La paraskevidékatriaphobie, c’est la peur du vendredi treize… Qui a un impact réel sur la société. Un économiste américain a relevé l’impact économique d’un vendredi treize : il y a bien, ce jour-là, une baisse de la consommation, car certaines personnes ne sortent plus de chez elles. Le célèbre auteur de roman d’horreur Stephen King, par exemple : ça l’empêche de lire les pages treize des livres. Chez nous, il y a certains hôtels aussi qui ne proposent pas de chambre treize, des immeubles qui n’ont pas de 13 ᵉ étage. Pourquoi, Geneviève Lacroix, avons-nous justement des superstitions ? Pour le vendredi treize, mais aussi plus globalement.

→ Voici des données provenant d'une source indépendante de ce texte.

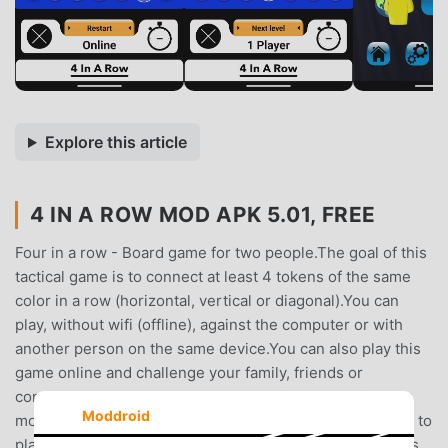
Explore this article
4 IN A ROW MOD APK 5.01, FREE
Four in a row - Board game for two people.The goal of this
tactical game is to connect at least 4 tokens of the same
color in a row (horizontal, vertical or diagonal).You can
play, without wifi (offline), against the computer or with
another person on the same device.You can also play this
game online and challenge your family, friends or
connected people around the world with the multiplayer
Moddroid
mode. You'll need internet connection (wifi) for this.How to
play this board game ?You can play this game in 3 modes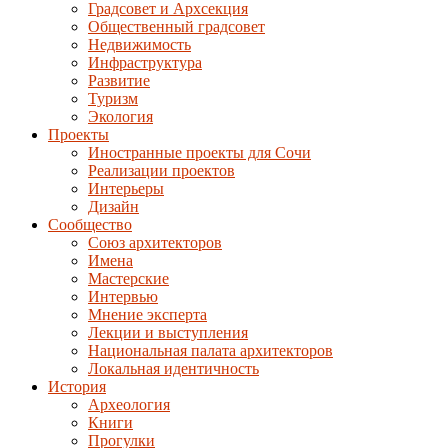
Градсовет и Архсекция
Общественный градсовет
Недвижимость
Инфраструктура
Развитие
Туризм
Экология
Проекты
Иностранные проекты для Сочи
Реализации проектов
Интерьеры
Дизайн
Сообщество
Союз архитекторов
Имена
Мастерские
Интервью
Мнение эксперта
Лекции и выступления
Национальная палата архитекторов
Локальная идентичность
История
Археология
Книги
Прогулки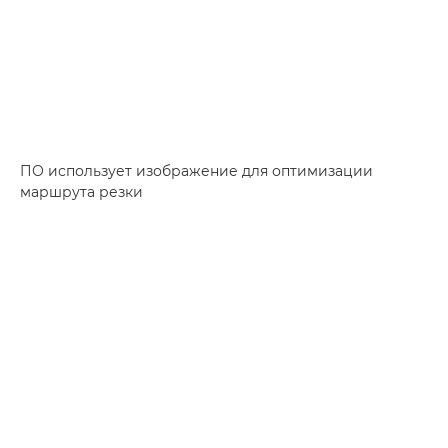
ПО использует изображение для оптимизации
маршрута резки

"Dans ce mot très complexe qu’est paraskevidékatriaphobie, il y a le mot "phobie". Donc là, on parle véritablement d’une peur qui n’est liée à rien de concret, qui est irrépressible, irrationnelle, qui peut être vécue de manière terriblement paralysante par certaines personnes. Et donc, bien sûr, le marché anticipe en n’ayant pas d’appartement treize ou d’étage numéro treize pour ne pas perdre ce potentiel de marché. D’autres personnes se portent parfaitement bien par rapport à ça, parce qu’on est dans l’irrationnel. Et ça, c’est peut-être typiquement humain."

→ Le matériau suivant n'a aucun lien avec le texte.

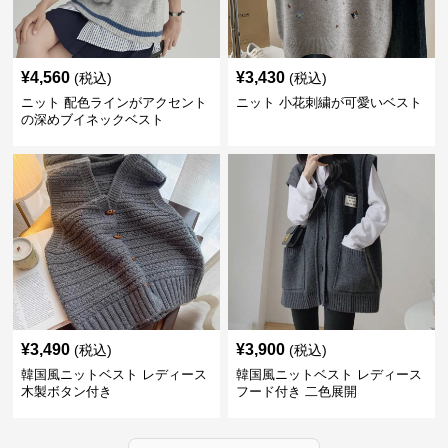
¥
4,560
¥
3,430
(税込)
(税込)
ニット 配色ラインがアクセント
ニット 小花刺繍が可愛いベスト
の深めブイネックベスト
¥
3,490
¥
3,900
(税込)
(税込)
韓国風ニットベスト レディース
韓国風ニットベスト レディース
木製ボタン付き
フード付き 二色展開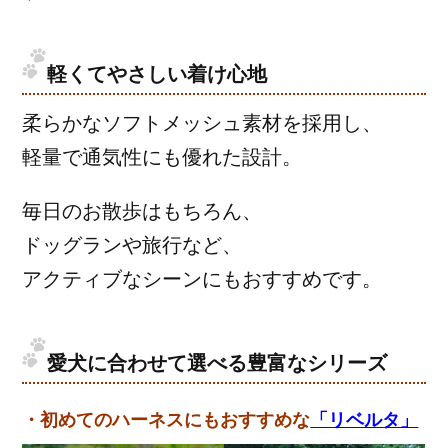
軽くてやさしい着け心地
柔らかなソフトメッシュ素材を採用し、
軽量で通気性にも優れた設計。
毎日のお散歩はもちろん、
ドッグランや旅行など、
アクティブなシーンにもおすすめです。
愛犬に合わせて選べる豊富なシリーズ
・初めてのハーネスにもおすすめな
「リベルタ」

Seuls les humains ont absolument besoin de mettre du récit symbolique sur tout ce qui arrive, alors que c’est parfois strictement factuel
"Nous savons que les animaux sont capables d’énormément de comportements très complexes en termes de pensée, comme prévoir, calculer, mentir, tricher, faire des projets, vivre des deuils. Mais vraisemblablement, en tout cas à ce jour, les neurobiologistes, les psychiatres et les psychologues en arrivent à cette conclusion pour le moment, que seuls les humains ont absolument besoin de mettre du récit symbolique sur tout ce qui arrive, alors que c’est parfois strictement factuel. Et donc, si on cherche des confirmations dans une vie tout à fait normale, dans une journée normale, du fait que le vendredi treize porte-bonheur ou porte-malheur, on trouvera. Ce qui renforce aussi cette irrationalité des phobies ou cette espèce d’euphorie du vendredi treize qui, à l’inverse, serait porte-bonheur."
"Parce que finalement, la journée se déroule peut-être tout à fait normalement, mais on a un éveil, une attention particulière à tout ce qui peut arriver de positif ou de négatif. Mais ça n’a évidemment rien qui soit lié à l’histoire personnelle de quelqu’un. Ce n’est pas la peur d’un accident en termes de réminiscence. C’est vraiment de l’ordre de l’irrationnel. Et toujours aussi cette petite peur d’un mauvais œil, qui plane, qui saurait tout, qui surveillerait les gens et donc se terrer pour éviter tous les risques ou au contraire se sentir porté et affronter tous les risques. Et évidemment, il y a tout un marché aussi, les gens qui n’ont pas peur du vendredi treize et qui en font une valeur positive. On est devant quelque chose de très conséquent en matière de comportement, en matière de marché, mais profondément insaisissable."